Nine Months Ended June 30, 2012 - Results from Continuing Operations (unless otherwise specified)

  • Total new orders: 3,791 homes, a 29.8% increase from fiscal 2011
    • Cancellation rates: 26.0%, compared with 24.1% in fiscal 2011
  • Total home closings: 2,820 homes, a 50.6% increase from fiscal 2011
  • Revenue: $634.7 million, compared to $407.5 million in fiscal 2011
    • Average sales price from closings: $222.9 thousand, compared with $213.0 thousand in fiscal 2011
  • Gross profit margin: 10.0%, compared to 5.8% in fiscal 2011. These margins were impacted by $10.5 million and $25.3 million in fiscal 2012 and fiscal 2011, respectively, for impairments and option contract abandonments.
    • Homebuilding gross profit margin, excluding impairments and abandonments was 11.4% for both periods
    • Homebuilding gross profit margin, excluding impairments, abandonments and interest amortized to cost of sales was 18.0% for both periods
  • Net loss from continuing operations: $(75.2) million, or a diluted loss per share of $(0.90), including non-cash pre-tax charges of $10.5 million for inventory impairments.

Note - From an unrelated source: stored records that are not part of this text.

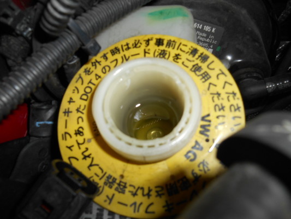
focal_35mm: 26
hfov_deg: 67.3
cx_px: 146
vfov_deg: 53.1
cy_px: 110
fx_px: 219
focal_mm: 4.7
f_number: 3.4
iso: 80
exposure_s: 1/25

This compared to a loss from continuing operations for the nine months ended in fiscal 2011 of $(157.8) million, or $(2.14) per share, which included non-cash pre-tax charges of $25.3 million for inventory impairments.
  • Net Loss: $(79.1) million (including a loss from discontinued operations of $(3.9) million), compared with a net loss of $(161.7) million for fiscal 2011 (including loss from discontinued operations of $(3.9) million)
  • Total Company land and land development spending: $140.6 million, compared with $178.0 million in fiscal 2011

As of June 30, 2012

  • Total cash and cash equivalents: $503.4 million, including unrestricted cash of approximately $231.6 million
  • Stockholders' equity: $179.1 million, not including $9.4 million of mandatory convertible subordinated notes, which automatically convert to common stock at maturity in 2013
  • Total backlog from continuing operations: 2,421 homes with a sales value of $572.8 million, compared to 1,820 homes with a sales value of $431.2 million as of June 30, 2011
  • Land and lots controlled: 25,088 lots (84.2% owned), a decrease of 15.8% from June 30, 2011

Capital Raising Initiative

Subsequent to June 30, 2012, we engaged in several capital raising transactions designed to further strengthen our balance sheet and position us to better participate in the emerging housing recovery. We completed underwritten public offerings of 22 million shares of Beazer common stock at $2.90 per share and 4.6 million 7.50% tangible equity units and a private placement $300 million of 6.625% senior secured notes due 2018, generating net proceeds of approximately $466 million. A portion of these proceeds were used to fund the redemption of our $250 million 12% senior secured notes due 2017. The remaining funds will be used to fund an expansion in our new home community count in targeted markets and for general corporate purposes, including the repayment of outstanding indebtedness.